• [AVAILABLE RECORDS]

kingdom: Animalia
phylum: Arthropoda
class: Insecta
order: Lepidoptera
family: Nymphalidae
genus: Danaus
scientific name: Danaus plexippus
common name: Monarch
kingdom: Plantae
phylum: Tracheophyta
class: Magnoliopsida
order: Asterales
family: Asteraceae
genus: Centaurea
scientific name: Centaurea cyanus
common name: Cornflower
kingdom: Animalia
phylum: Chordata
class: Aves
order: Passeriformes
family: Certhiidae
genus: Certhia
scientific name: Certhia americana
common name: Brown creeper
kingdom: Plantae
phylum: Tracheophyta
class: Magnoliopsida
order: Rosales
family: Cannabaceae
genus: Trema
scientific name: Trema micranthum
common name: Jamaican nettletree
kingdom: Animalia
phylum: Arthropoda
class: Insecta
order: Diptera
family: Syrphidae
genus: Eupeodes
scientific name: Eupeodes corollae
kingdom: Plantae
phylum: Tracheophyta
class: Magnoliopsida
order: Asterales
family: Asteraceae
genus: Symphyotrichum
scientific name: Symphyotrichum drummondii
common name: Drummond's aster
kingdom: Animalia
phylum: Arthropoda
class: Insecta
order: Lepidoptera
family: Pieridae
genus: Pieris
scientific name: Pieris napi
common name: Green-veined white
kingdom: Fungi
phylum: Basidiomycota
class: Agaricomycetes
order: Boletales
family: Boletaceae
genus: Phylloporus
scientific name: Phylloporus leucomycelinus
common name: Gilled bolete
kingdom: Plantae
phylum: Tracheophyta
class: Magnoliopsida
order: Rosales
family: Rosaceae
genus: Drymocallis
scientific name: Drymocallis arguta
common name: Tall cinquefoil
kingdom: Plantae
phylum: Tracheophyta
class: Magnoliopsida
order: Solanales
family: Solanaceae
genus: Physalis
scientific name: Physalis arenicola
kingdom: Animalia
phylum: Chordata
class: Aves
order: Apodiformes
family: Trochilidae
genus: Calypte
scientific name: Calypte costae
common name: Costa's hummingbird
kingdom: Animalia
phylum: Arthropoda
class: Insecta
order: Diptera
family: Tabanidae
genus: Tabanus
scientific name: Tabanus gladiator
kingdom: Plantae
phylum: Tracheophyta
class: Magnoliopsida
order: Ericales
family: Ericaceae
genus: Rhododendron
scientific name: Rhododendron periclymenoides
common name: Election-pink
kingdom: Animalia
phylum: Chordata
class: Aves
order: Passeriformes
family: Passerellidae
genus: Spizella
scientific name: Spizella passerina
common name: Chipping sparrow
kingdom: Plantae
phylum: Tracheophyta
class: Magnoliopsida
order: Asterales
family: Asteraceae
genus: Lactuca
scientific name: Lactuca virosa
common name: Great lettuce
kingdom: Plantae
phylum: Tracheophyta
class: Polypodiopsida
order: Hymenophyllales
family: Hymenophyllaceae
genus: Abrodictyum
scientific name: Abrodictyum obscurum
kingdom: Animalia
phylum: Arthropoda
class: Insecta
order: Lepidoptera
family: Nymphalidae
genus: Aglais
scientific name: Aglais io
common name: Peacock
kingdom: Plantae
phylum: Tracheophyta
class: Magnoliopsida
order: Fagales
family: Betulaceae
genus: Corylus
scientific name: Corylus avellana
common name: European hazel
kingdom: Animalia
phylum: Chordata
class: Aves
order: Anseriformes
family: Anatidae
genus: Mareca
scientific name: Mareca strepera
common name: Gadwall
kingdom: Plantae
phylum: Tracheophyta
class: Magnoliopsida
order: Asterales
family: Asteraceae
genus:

• [WRITTEN REQUEST] Present all the data above as a Markdown table with two columns, Row and Line, giving each line its own row number and omitting blank lines.

• [RESULT OF THIS TASK]
| Row | Line |
|---|---|
| 1 | kingdom: Animalia |
| 2 | phylum: Arthropoda |
| 3 | class: Insecta |
| 4 | order: Lepidoptera |
| 5 | family: Nymphalidae |
| 6 | genus: Danaus |
| 7 | scientific name: Danaus plexippus |
| 8 | common name: Monarch |
| 9 | kingdom: Plantae |
| 10 | phylum: Tracheophyta |
| 11 | class: Magnoliopsida |
| 12 | order: Asterales |
| 13 | family: Asteraceae |
| 14 | genus: Centaurea |
| 15 | scientific name: Centaurea cyanus |
| 16 | common name: Cornflower |
| 17 | kingdom: Animalia |
| 18 | phylum: Chordata |
| 19 | class: Aves |
| 20 | order: Passeriformes |
| 21 | family: Certhiidae |
| 22 | genus: Certhia |
| 23 | scientific name: Certhia americana |
| 24 | common name: Brown creeper |
| 25 | kingdom: Plantae |
| 26 | phylum: Tracheophyta |
| 27 | class: Magnoliopsida |
| 28 | order: Rosales |
| 29 | family: Cannabaceae |
| 30 | genus: Trema |
| 31 | scientific name: Trema micranthum |
| 32 | common name: Jamaican nettletree |
| 33 | kingdom: Animalia |
| 34 | phylum: Arthropoda |
| 35 | class: Insecta |
| 36 | order: Diptera |
| 37 | family: Syrphidae |
| 38 | genus: Eupeodes |
| 39 | scientific name: Eupeodes corollae |
| 40 | kingdom: Plantae |
| 41 | phylum: Tracheophyta |
| 42 | class: Magnoliopsida |
| 43 | order: Asterales |
| 44 | family: Asteraceae |
| 45 | genus: Symphyotrichum |
| 46 | scientific name: Symphyotrichum drummondii |
| 47 | common name: Drummond's aster |
| 48 | kingdom: Animalia |
| 49 | phylum: Arthropoda |
| 50 | class: Insecta |
| 51 | order: Lepidoptera |
| 52 | family: Pieridae |
| 53 | genus: Pieris |
| 54 | scientific name: Pieris napi |
| 55 | common name: Green-veined white |
| 56 | kingdom: Fungi |
| 57 | phylum: Basidiomycota |
| 58 | class: Agaricomycetes |
| 59 | order: Boletales |
| 60 | family: Boletaceae |
| 61 | genus: Phylloporus |
| 62 | scientific name: Phylloporus leucomycelinus |
| 63 | common name: Gilled bolete |
| 64 | kingdom: Plantae |
| 65 | phylum: Tracheophyta |
| 66 | class: Magnoliopsida |
| 67 | order: Rosales |
| 68 | family: Rosaceae |
| 69 | genus: Drymocallis |
| 70 | scientific name: Drymocallis arguta |
| 71 | common name: Tall cinquefoil |
| 72 | kingdom: Plantae |
| 73 | phylum: Tracheophyta |
| 74 | class: Magnoliopsida |
| 75 | order: Solanales |
| 76 | family: Solanaceae |
| 77 | genus: Physalis |
| 78 | scientific name: Physalis arenicola |
| 79 | kingdom: Animalia |
| 80 | phylum: Chordata |
| 81 | class: Aves |
| 82 | order: Apodiformes |
| 83 | family: Trochilidae |
| 84 | genus: Calypte |
| 85 | scientific name: Calypte costae |
| 86 | common name: Costa's hummingbird |
| 87 | kingdom: Animalia |
| 88 | phylum: Arthropoda |
| 89 | class: Insecta |
| 90 | order: Diptera |
| 91 | family: Tabanidae |
| 92 | genus: Tabanus |
| 93 | scientific name: Tabanus gladiator |
| 94 | kingdom: Plantae |
| 95 | phylum: Tracheophyta |
| 96 | class: Magnoliopsida |
| 97 | order: Ericales |
| 98 | family: Ericaceae |
| 99 | genus: Rhododendron |
| 100 | scientific name: Rhododendron periclymenoides |
| 101 | common name: Election-pink |
| 102 | kingdom: Animalia |
| 103 | phylum: Chordata |
| 104 | class: Aves |
| 105 | order: Passeriformes |
| 106 | family: Passerellidae |
| 107 | genus: Spizella |
| 108 | scientific name: Spizella passerina |
| 109 | common name: Chipping sparrow |
| 110 | kingdom: Plantae |
| 111 | phylum: Tracheophyta |
| 112 | class: Magnoliopsida |
| 113 | order: Asterales |
| 114 | family: Asteraceae |
| 115 | genus: Lactuca |
| 116 | scientific name: Lactuca virosa |
| 117 | common name: Great lettuce |
| 118 | kingdom: Plantae |
| 119 | phylum: Tracheophyta |
| 120 | class: Polypodiopsida |
| 121 | order: Hymenophyllales |
| 122 | family: Hymenophyllaceae |
| 123 | genus: Abrodictyum |
| 124 | scientific name: Abrodictyum obscurum |
| 125 | kingdom: Animalia |
| 126 | phylum: Arthropoda |
| 127 | class: Insecta |
| 128 | order: Lepidoptera |
| 129 | family: Nymphalidae |
| 130 | genus: Aglais |
| 131 | scientific name: Aglais io |
| 132 | common name: Peacock |
| 133 | kingdom: Plantae |
| 134 | phylum: Tracheophyta |
| 135 | class: Magnoliopsida |
| 136 | order: Fagales |
| 137 | family: Betulaceae |
| 138 | genus: Corylus |
| 139 | scientific name: Corylus avellana |
| 140 | common name: European hazel |
| 141 | kingdom: Animalia |
| 142 | phylum: Chordata |
| 143 | class: Aves |
| 144 | order: Anseriformes |
| 145 | family: Anatidae |
| 146 | genus: Mareca |
| 147 | scientific name: Mareca strepera |
| 148 | common name: Gadwall |
| 149 | kingdom: Plantae |
| 150 | phylum: Tracheophyta |
| 151 | class: Magnoliopsida |
| 152 | order: Asterales |
| 153 | family: Asteraceae |
| 154 | genus: |